=== Data to use ===
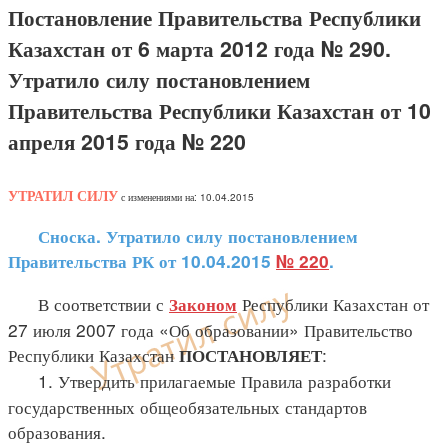
Постановление Правительства Республики
Казахстан от 6 марта 2012 года № 290.
Утратило силу постановлением
Правительства Республики Казахстан от 10
апреля 2015 года № 220
УТРАТИЛ СИЛУ
с изменениями на: 10.04.2015
Сноска. Утратило силу постановлением
Правительства РК от 10.04.2015
№ 220
.
В соответствии с
Республики Казахстан от
Законом
27 июля 2007 года «Об образовании» Правительство
Республики Казахстан
:
ПОСТАНОВЛЯЕТ
1. Утвердить прилагаемые Правила разработки
государственных общеобязательных стандартов
образования.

=== Task instructions ===
Apart from the pictures, which are to be omitted, every record must be transcribed exactly.

=== Problem solution ===
Постановление Правительства Республики
Казахстан от 6 марта 2012 года № 290.
Утратило силу постановлением
Правительства Республики Казахстан от 10
апреля 2015 года № 220
УТРАТИЛ СИЛУ
с изменениями на: 10.04.2015
Сноска. Утратило силу постановлением
Правительства РК от 10.04.2015
№ 220
.
В соответствии с
Республики Казахстан от
Законом
27 июля 2007 года «Об образовании» Правительство
Республики Казахстан
:
ПОСТАНОВЛЯЕТ
1. Утвердить прилагаемые Правила разработки
государственных общеобязательных стандартов
образования.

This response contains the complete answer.